You see, in biological terms we humans are generalist animals – survival machines – that have populated almost every part of our world. We’re so successful as a species partly because we have amazing bodies honed (by evolution) for homeostasis – the inbuilt mechanism to control internal variables and keep our systems stable.

Let’s explain it this way; when you’ve held a certain bodyweight for a constant period –particularly 12 weeks or longer – this weight has become your ‘set point’. You’ve had time to grow all the extra nerves, lymph and capillaries (blood supply) to carry this new tissue (fat or otherwise). On the average weight-loss program, you’ll restrict calories in, less food (less calorie-dense food such as carbs and fats) and increase calories out (via exercise).

This cannot fail to force your survival-machine (body) to use your stored fat and glycogen (an energy source held in muscles and the liver) to preserve your critically-important and energy-costly functions, such as breathing and digestion, and you’ll lose weight.

However, your ‘set point’ is your previous weight. This explains why so many people who undergo rapid weight-loss simply rebound when they revert from a the intensive, PT-guided programme to what they hope will be an easier maintenance routine. 

But, there’s an alternative – body recomposition – and it offers not only an improved appearance but health, longevity and lifestyle benefits far beyond fitting into a wedding or holiday outfit for a while.

Non-injured human tissue is mostly regenerative – for example; every cell in any one of your bones will be totally replaced over a decade, and your skin cells over two weeks. This incredible capability comes with a caveat though… it’s truly ‘use it or lose it’.

Sedentary lifestyles and sitting-down jobs offer little opportunity to use the body as it was evolved to be used. We all know that muscles grow when (reasonably and consistently) over-used, and shrink when under-utilised. The same is true for tendons, ligaments, our lymph and blood delivery networks and even the parts of our brain and nervous system that ‘tell’ the muscles to move. Losing this tissue is known as atrophy, and atrophy is a characteristic of aging. 

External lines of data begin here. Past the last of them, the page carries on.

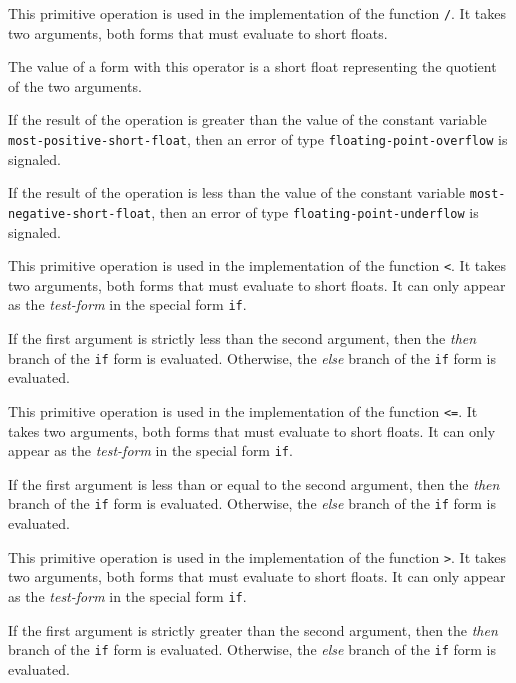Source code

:  {}

This primitive operation is used in the implementation of the
\commonlisp{} function \texttt{/}.  It takes two arguments, both forms
that must evaluate to short floats.

The value of a form with this operator is a short float
representing the quotient of the two arguments.

If the result of the operation is greater than the value of the
constant variable \texttt{most-positive-short-float}, then an error of
type \texttt{floating-point-overflow} is signaled.

If the result of the operation is less than the value of the constant
variable \texttt{most-negative-short-float}, then an error of type
\texttt{floating-point-underflow} is signaled.

 {}

This primitive operation is used in the implementation of the
\commonlisp{} function \texttt{<}.  It takes two arguments, both forms
that must evaluate to short floats.  It can only appear as the
\emph{test-form} in the special form \texttt{if}.

If the first argument is strictly less than the second argument, then
the \emph{then} branch of the \texttt{if} form is evaluated.
Otherwise, the \emph{else} branch of the \texttt{if} form is
evaluated.

 {}

This primitive operation is used in the implementation of the
\commonlisp{} function \texttt{<=}.  It takes two arguments, both forms
that must evaluate to short floats.  It can only appear as the
\emph{test-form} in the special form \texttt{if}.

If the first argument is less than or equal to the second argument,
then the \emph{then} branch of the \texttt{if} form is evaluated.
Otherwise, the \emph{else} branch of the \texttt{if} form is
evaluated.

 {}

This primitive operation is used in the implementation of the
\commonlisp{} function \texttt{>}.  It takes two arguments, both forms
that must evaluate to short floats.  It can only appear as the
\emph{test-form} in the special form \texttt{if}.

If the first argument is strictly greater than the second argument,
then the \emph{then} branch of the \texttt{if} form is evaluated.
Otherwise, the \emph{else} branch of the \texttt{if} form is
evaluated.

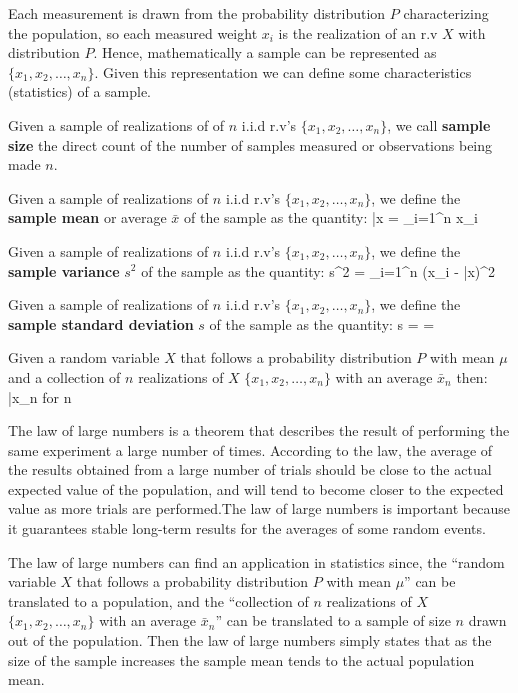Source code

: Each measurement is drawn from the probability distribution $P$ characterizing the population, so each measured
weight $x_{i}$ is the realization of an r.v $X$ with distribution $P$. Hence, mathematically a sample can be
represented as $\{ x_{1}, x_{2}, \ldots, x_{n} \}$. Given this representation we can define some characteristics
(statistics) of a sample.

Given a sample of realizations of of $n$ i.i.d r.v's $\{ x_{1}, x_{2}, \ldots, x_{n} \}$, we call \textbf{sample
size} the direct count of the number of samples measured or observations being made $n$.
\ed

Given a sample of realizations of $n$ i.i.d r.v's $\{ x_{1}, x_{2}, \ldots, x_{n} \}$, we define the \textbf{sample
mean} or average $\bar{x}$ of the sample as the quantity:
\bse
\bar{x} =  \sum_{i=1}^{n} x_{i}
\ese
\ed

Given a sample of realizations of $n$ i.i.d r.v's $\{ x_{1}, x_{2}, \ldots, x_{n} \}$, we define the \textbf{sample
variance} $s^2$ of the sample as the quantity:
\bse
s^2 =  \sum_{i=1}^{n} (x_{i} - \bar{x})^2
\ese
\ed

Given a sample of realizations of $n$ i.i.d r.v's $\{ x_{1}, x_{2}, \ldots, x_{n} \}$, we define the \textbf{sample
standard deviation} $s$ of the sample as the quantity:
\bse
s =  = 
\ese
\ed

Given a random variable $X$ that follows a probability distribution $P$ with mean $\mu$ and a collection of $n$
realizations of $X$ $\{ x_{1}, x_{2}, \ldots, x_{n} \}$ with an average $\bar{x}_{n}$ then:
\bse
\bar{x}_{n} \to \mu \:\:\: for \:\:\: n \to \infty
\ese
\et

The law of large numbers is a theorem that describes the result of performing the same experiment a large number of
times. According to the law, the average of the results obtained from a large number of trials should be close to the
actual expected value of the population, and will tend to become closer to the expected value as more trials are
performed.The law of large numbers is important because it guarantees stable long-term results for the averages of
some random events.


The law of large numbers can find an application in statistics since, the ``random variable $X$ that follows a
probability distribution $P$ with mean $\mu$'' can be translated to a population, and the ``collection of $n$
realizations of $X$ $\{ x_{1}, x_{2}, \ldots, x_{n} \}$ with an average $\bar{x}_{n}$'' can be translated to a sample of
size $n$ drawn out of the population. Then the law of large numbers simply states that as the size of the sample
increases the sample mean tends to the actual population mean.

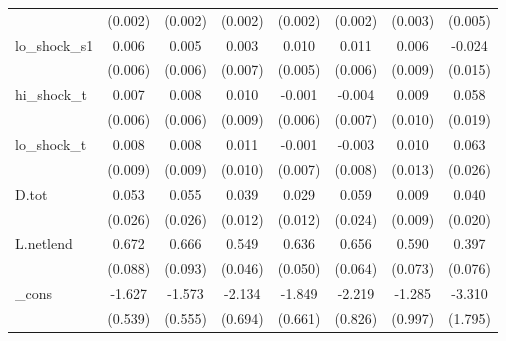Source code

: {\begin{tabular}{l*{7}{c}}
            &     (0.002)         &     (0.002)         &     (0.002)         &     (0.002)         &     (0.002)         &     (0.003)         &     (0.005)         \\
\addlinespace
lo\_shock\_s1 &       0.006         &       0.005         &       0.003         &       0.010\sym{**} &       0.011\sym{*}  &       0.006         &      -0.024         \\
            &     (0.006)         &     (0.006)         &     (0.007)         &     (0.005)         &     (0.006)         &     (0.009)         &     (0.015)         \\
\addlinespace
hi\_shock\_t  &       0.007         &       0.008         &       0.010         &      -0.001         &      -0.004         &       0.009         &       0.058\sym{***}\\
            &     (0.006)         &     (0.006)         &     (0.009)         &     (0.006)         &     (0.007)         &     (0.010)         &     (0.019)         \\
\addlinespace
lo\_shock\_t  &       0.008         &       0.008         &       0.011         &      -0.001         &      -0.003         &       0.010         &       0.063\sym{**} \\
            &     (0.009)         &     (0.009)         &     (0.010)         &     (0.007)         &     (0.008)         &     (0.013)         &     (0.026)         \\
\addlinespace
D.tot       &       0.053\sym{*}  &       0.055\sym{**} &       0.039\sym{***}&       0.029\sym{**} &       0.059\sym{**} &       0.009         &       0.040\sym{*}  \\
            &     (0.026)         &     (0.026)         &     (0.012)         &     (0.012)         &     (0.024)         &     (0.009)         &     (0.020)         \\
\addlinespace
L.netlend   &       0.672\sym{***}&       0.666\sym{***}&       0.549\sym{***}&       0.636\sym{***}&       0.656\sym{***}&       0.590\sym{***}&       0.397\sym{***}\\
            &     (0.088)         &     (0.093)         &     (0.046)         &     (0.050)         &     (0.064)         &     (0.073)         &     (0.076)         \\
\addlinespace
\_cons      &      -1.627\sym{***}&      -1.573\sym{***}&      -2.134\sym{***}&      -1.849\sym{***}&      -2.219\sym{**} &      -1.285         &      -3.310\sym{*}  \\
            &     (0.539)         &     (0.555)         &     (0.694)         &     (0.661)         &     (0.826)         &     (0.997)         &     (1.795)         \\

\end{tabular}}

So, in this age of MRI scans and scientific research, we know that exercise causes the above tissues and functions to increase, and that when they begin to decrease, we age.

What’s more, bone and especially muscle (and to a lesser extent ligaments and tendons) are metabolically active –  that is, they require energy to maintain – and our energy comes from the food we eat; calories in. 

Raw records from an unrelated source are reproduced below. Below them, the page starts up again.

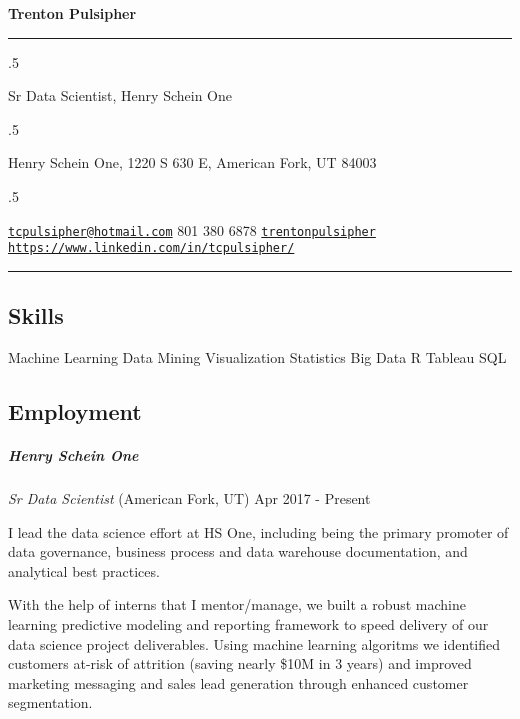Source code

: \documentclass[11pt,]{article}
\let\oldsubparagraph\subparagraph
\renewcommand{\subparagraph}[1]{\oldsubparagraph{#1}\mbox{}}
\begin{document}
\centerline{\huge \bf Trenton Pulsipher}

\vspace{2 mm}

\hrule

\vspace{2 mm}

\moveleft.5\hoffset\centerline{Sr Data Scientist, Henry Schein One}
\moveleft.5\hoffset\centerline{Henry Schein One, 1220 S 630 E, American Fork, UT 84003}
\moveleft.5\hoffset\centerline{ \faEnvelopeO \hspace{1 mm} \href{mailto:}{\tt \href{mailto:tcpulsipher@hotmail.com}{\nolinkurl{tcpulsipher@hotmail.com}}} \hspace{1 mm}  \faPhone \hspace{1 mm}  801 380 6878  \hspace{1 mm}  \faGithub \hspace{1 mm} \href{http://github.com/trentonpulsipher}{\tt trentonpulsipher} \hspace{1 mm}    \faGlobe \hspace{1 mm} \href{http://\url{https://www.linkedin.com/in/tcpulsipher/}}{\tt \url{https://www.linkedin.com/in/tcpulsipher/}}   }

\vspace{2 mm}

\hrule


\subsection{Skills}\label{skills}

Machine Learning \textbar{} Data Mining \textbar{} Visualization
\textbar{} Statistics \textbar{} Big Data \textbar{} R \textbar{}
Tableau \textbar{} SQL

\subsection{Employment}\label{employment}

\subparagraph{Henry Schein One}\label{henry-schein-one}

\emph{Sr Data Scientist} (American Fork, UT) \hfill Apr 2017 - Present

I lead the data science effort at HS One, including being the primary
promoter of data governance, business process and data warehouse
documentation, and analytical best practices.

With the help of interns that I mentor/manage, we built a robust machine
learning predictive modeling and reporting framework to speed delivery
of our data science project deliverables. Using machine learning
algoritms we identified customers at-risk of attrition (saving nearly
\$10M in 3 years) and improved marketing messaging and sales lead
generation through enhanced customer segmentation.
\end{document}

So, by regularly demanding slightly more of our muscles, bones, ligaments, tendons, brains and nervous systems, we can force them to up-regulate and thus upgrade ourselves. The best way to do this – regardless of who you may be, or what you may do – is to begin a strength and conditioning programme, particularly one that involves compound resistance exercises involving the prime movers of your body; your hips, your thighs and your back and shoulder musculature.

You won’t ‘bulk up’ (unless you really try to), but you’ll change. You probably won’t see dramatic weight loss on the scales, as the increases in muscle and bone (which weigh more than the equivalent volume of fatty tissue) will level this out. What you will see will definitely ‘outweigh’ this, however. Having more muscle, and the support systems for it, can allow you to burn more calories ‘at rest’, meaning less restrictions in your diet.

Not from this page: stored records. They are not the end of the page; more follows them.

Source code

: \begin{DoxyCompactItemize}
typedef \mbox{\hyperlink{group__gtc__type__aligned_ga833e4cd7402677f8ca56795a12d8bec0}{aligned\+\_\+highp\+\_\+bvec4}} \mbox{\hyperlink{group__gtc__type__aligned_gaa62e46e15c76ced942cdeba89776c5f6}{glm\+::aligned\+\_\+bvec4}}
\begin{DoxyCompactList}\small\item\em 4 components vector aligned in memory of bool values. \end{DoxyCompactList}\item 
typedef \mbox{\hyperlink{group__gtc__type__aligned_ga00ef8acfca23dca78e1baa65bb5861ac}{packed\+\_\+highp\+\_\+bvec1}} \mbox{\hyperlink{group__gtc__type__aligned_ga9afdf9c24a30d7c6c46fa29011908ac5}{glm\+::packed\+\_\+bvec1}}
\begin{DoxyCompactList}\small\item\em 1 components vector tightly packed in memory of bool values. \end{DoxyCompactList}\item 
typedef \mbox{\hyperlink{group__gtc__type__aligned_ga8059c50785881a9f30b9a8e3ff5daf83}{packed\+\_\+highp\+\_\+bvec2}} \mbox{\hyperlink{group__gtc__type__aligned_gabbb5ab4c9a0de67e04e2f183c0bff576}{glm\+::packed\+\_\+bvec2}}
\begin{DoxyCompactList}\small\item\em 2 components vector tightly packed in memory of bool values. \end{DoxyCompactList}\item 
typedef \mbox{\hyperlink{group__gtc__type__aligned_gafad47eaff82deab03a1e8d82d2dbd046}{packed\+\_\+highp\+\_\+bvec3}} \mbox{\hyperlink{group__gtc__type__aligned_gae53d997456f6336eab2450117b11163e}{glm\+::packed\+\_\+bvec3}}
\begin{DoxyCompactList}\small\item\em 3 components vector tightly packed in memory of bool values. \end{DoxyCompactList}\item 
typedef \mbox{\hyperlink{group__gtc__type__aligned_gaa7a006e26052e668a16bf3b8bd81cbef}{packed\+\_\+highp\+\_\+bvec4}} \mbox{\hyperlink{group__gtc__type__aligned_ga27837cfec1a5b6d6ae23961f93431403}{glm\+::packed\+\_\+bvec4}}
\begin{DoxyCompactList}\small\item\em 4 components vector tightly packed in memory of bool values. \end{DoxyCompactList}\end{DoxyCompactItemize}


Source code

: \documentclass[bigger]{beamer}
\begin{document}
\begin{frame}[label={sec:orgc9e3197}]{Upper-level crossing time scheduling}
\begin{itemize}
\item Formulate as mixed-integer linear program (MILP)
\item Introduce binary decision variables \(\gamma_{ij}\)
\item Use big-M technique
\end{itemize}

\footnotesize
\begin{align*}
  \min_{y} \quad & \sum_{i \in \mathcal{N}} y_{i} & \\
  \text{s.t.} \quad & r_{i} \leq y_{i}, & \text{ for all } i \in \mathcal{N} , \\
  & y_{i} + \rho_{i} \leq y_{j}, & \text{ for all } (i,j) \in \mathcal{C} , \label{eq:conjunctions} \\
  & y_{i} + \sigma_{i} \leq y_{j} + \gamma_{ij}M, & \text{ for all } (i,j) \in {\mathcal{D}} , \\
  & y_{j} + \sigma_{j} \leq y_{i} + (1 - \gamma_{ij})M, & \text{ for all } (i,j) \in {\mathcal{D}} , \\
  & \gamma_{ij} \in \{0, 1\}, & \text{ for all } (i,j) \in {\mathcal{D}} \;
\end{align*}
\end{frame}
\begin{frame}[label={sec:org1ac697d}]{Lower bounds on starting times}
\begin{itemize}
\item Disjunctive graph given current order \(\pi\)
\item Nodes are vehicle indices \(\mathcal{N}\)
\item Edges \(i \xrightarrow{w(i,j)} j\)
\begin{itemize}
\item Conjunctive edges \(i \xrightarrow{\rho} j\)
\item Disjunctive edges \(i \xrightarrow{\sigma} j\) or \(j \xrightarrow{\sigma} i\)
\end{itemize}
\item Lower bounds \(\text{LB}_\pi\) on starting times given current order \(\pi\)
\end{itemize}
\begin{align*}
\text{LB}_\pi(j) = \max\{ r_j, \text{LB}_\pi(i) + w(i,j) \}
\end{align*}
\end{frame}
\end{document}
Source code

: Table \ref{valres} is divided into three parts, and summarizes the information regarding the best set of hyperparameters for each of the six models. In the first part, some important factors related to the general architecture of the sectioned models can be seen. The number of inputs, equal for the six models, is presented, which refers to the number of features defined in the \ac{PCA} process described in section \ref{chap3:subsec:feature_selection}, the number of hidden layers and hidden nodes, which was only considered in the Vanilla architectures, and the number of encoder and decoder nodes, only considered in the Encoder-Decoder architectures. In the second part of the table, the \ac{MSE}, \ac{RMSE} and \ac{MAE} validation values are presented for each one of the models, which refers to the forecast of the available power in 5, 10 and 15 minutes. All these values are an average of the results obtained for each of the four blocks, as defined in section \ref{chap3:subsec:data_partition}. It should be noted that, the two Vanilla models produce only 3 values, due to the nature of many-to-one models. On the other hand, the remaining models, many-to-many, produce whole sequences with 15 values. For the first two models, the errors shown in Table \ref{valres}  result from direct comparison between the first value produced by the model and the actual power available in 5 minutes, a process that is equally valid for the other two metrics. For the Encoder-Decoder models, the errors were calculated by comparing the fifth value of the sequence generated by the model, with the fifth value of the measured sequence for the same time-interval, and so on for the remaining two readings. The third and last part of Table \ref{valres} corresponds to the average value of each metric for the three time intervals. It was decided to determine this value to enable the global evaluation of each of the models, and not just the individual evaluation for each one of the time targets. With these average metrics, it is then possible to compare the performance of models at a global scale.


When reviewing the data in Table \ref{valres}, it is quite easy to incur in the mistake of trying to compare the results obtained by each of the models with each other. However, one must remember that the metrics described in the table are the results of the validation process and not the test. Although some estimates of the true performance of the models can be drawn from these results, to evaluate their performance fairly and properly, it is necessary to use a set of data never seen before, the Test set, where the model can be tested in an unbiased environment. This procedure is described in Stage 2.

You’ll also find that your ‘set point’ changes. 

Reawakening the need to produce collagen (to build stronger tendons and ligaments) in your body will improve the function across the board – skin usually improves on well-designed strength programmes. Mental function and balance improve as your body learns new movements and responds accordingly. Last but not least, the movement of blood around the body improves health generally, mood and heart function.

So if you want to make a true transformation, don’t think ‘weight loss’, think ‘body recomposition’, and go and become the strongest version of yourself. You’ll find it’s the healthiest, best ‘you’ you’ve ever known, we guarantee it.